After his electoral triumph, British Prime Minister Boris Johnson is
close to being able to claim he "got Brexit done." But can he rush
through the complex negotiations on Britain's new relationship with
the European Union in just 11 months?
Brussels/London (dpa) - Many EU leaders have welcomed the certainty
brought by Prime Minister Boris Johnson's sweeping victory in a snap
election that gave his Conservatives a large parliamentary majority,
making passage of Brexit legislation largely a formality.
Since the election, Johnson has shown British voters his
determination to complete Brexit by the end of 2020, with a promise
to enshrine in law the deadline to negotiate a new deal on future
relations.
That leaves him just 11 months from January 31, the date agreed for
Britain to begin the formal severance of its ties to the European
Union. Throughout this transition period, little will change as EU
law continues to apply to Britain.
Many analysts say that timetable is all but impossible, warning that
negotiations on future relations between London and Brussels could
drag on for years.
EU Brexit negotiator Michel Barnier, who will lead the talks for
Brussels, reportedly called the end-of-2020 goal "unrealistic,"
adding that, with so little time, "we cannot do it all."
"We will do all we can to get what I call the 'vital minimum' to
establish a relationship with the UK if that is the time scale,"
British daily The Independent quoted Barnier as saying in a leaked
recording.
Given the short time frame, the EU will prioritize those issues where
there is the risk of an "economic cliff-edge" at the end of 2020,
European Commission President Ursula von der Leyen said following the
British election.
The priority areas are those where "we have neither an international
framework to fall back on, nor the possibility to take unilateral
contingency measures," she added.
A bare-bones deal on core issues would likely centre on a basic free
trade deal, coupled with so-called level playing field provisions -
British pledges not to undercut EU standards - as well as governance
issues spelling out how the agreement is enforced, plus the thorny
question of EU fishing access to British waters.
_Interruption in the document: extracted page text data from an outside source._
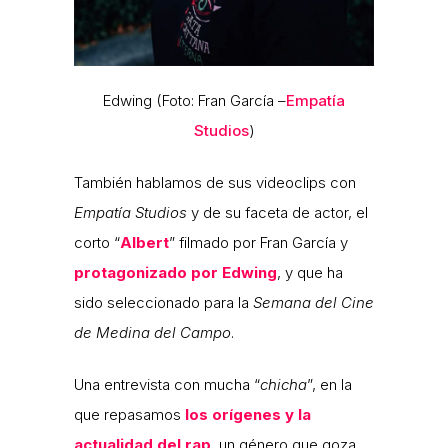
Edwing (Foto: Fran García –
Empatía
Studios
)
También hablamos de sus videoclips con
Empatía Studios
y de su faceta de actor, el
corto “
Albert
” filmado por Fran García y
protagonizado por Edwing
, y que ha
sido seleccionado para la
Semana del Cine
de Medina del Campo
.
Una entrevista con mucha “
chicha
”, en la
que repasamos
los orígenes y la
actualidad del rap
, un género que goza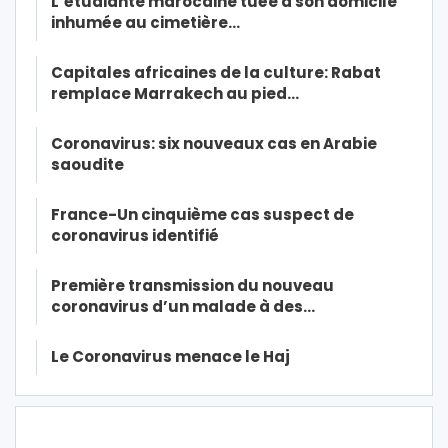
L’étudiante marocaine tuée à son domicile
inhumée au cimetière…
Capitales africaines de la culture: Rabat
remplace Marrakech au pied…
Coronavirus: six nouveaux cas en Arabie
saoudite
France-Un cinquième cas suspect de
coronavirus identifié
Première transmission du nouveau
coronavirus d’un malade à des…
Le Coronavirus menace le Haj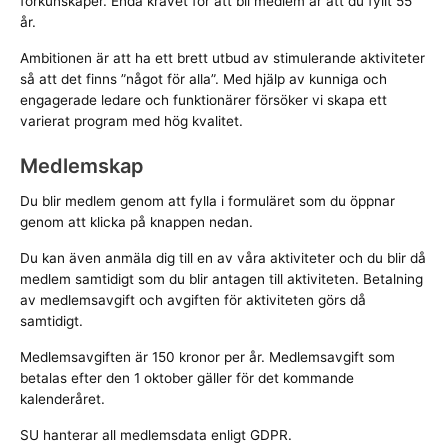
förkunskaper. Enda kravet för att bli medlem är att du fyllt 55
år.
Ambitionen är att ha ett brett utbud av stimulerande aktiviteter
så att det finns ”något för alla”. Med hjälp av kunniga och
engagerade ledare och funktionärer försöker vi skapa ett
varierat program med hög kvalitet.
Medlemskap
Du blir medlem genom att fylla i formuläret som du öppnar
genom att klicka på knappen nedan.
Du kan även anmäla dig till en av våra aktiviteter och du blir då
medlem samtidigt som du blir antagen till aktiviteten. Betalning
av medlemsavgift och avgiften för aktiviteten görs då
samtidigt.
Medlemsavgiften är 150 kronor per år. Medlemsavgift som
betalas efter den 1 oktober gäller för det kommande
kalenderåret.
SU hanterar all medlemsdata enligt GDPR.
Britain will face difficult trade-offs in the negotiations, with many
eurosceptic Conservatives believing that "the main benefits of Brexit
are the greater capacity to deregulate," according to former British
EU ambassador Ivan Rogers.
"The publicly avowed Johnson intention is to be much more distant
from the EU, and to adopt a model on both goods and services which is
substantially more divergent from EU rules and standards," he said in
a pre-election speech at the University of Glasgow.
Parallel negotiations would address internal and external security
issues, such as how Britain interacts with EU police agency Europol
or with European extradition requests, and what access London could
have to EU security databases.
However, many warn of the challenging timetable Johnson has set
himself.
"This is all a bit 'cloud-cuckoo-land'," said one EU diplomat on
condition of anonymity. "In Brussels, hardly anyone believes that it
is possible in 11 months to negotiate a comprehensive deal on
Britain's future relationship with the EU."
The artificial threat of a cliff edge at the end of 2020 could
backfire on Britain, as it stands to lose more than the EU, the
diplomat argued.
All that could be negotiated in the time available is customs-free
trade between Britain in the EU, while nothing much can be expected
on services, estimated Juergen Matthes of the Cologne Institute for
Economic Research in Germany.
This would lead to "significantly higher hurdles" for services
industries from 2021, which would be a particular blow for London's
financial centre, Matthes added.
Even then, 11 months might not leave enough time to finalize and
ratify even a bare-bones trade agreement. Such a "no-deal" scenario
for the end of 2020 still leaves businesses facing the prospect of
more economic chaos and uncertainty.
In Britain, meanwhile, the 2016 vote for Brexit, by a majority of 52
per cent, precipitated a political crisis which Johnson hopes will
end after his recent election victory.
"The time of Remain resistance is over: there is now no viable
political - or legal - path to Brexit being blocked," prominent
British legal commentator David Allen Green wrote in a post-election
blog post, referring to those who want Britain to stay in the EU.
Green said the Conservative government, by ruling out any extension
of the negotiating period beyond 2020, was once again "displaying the
self-limiting bravado that served it so badly in the exit process."
The main opposition Labour party has accused Johnson of deliberately
"resurrecting the threat of no-deal [Brexit] next year."
Rogers, who was involved in the early stage of Brexit negotiations,
forecast that "the biggest crisis of Brexit to date actually still
lies ahead of us in late 2020."
"Given Britain's stance, the fear is unfortunately that the Brexit
drama will continue in the coming year," the EU diplomat added.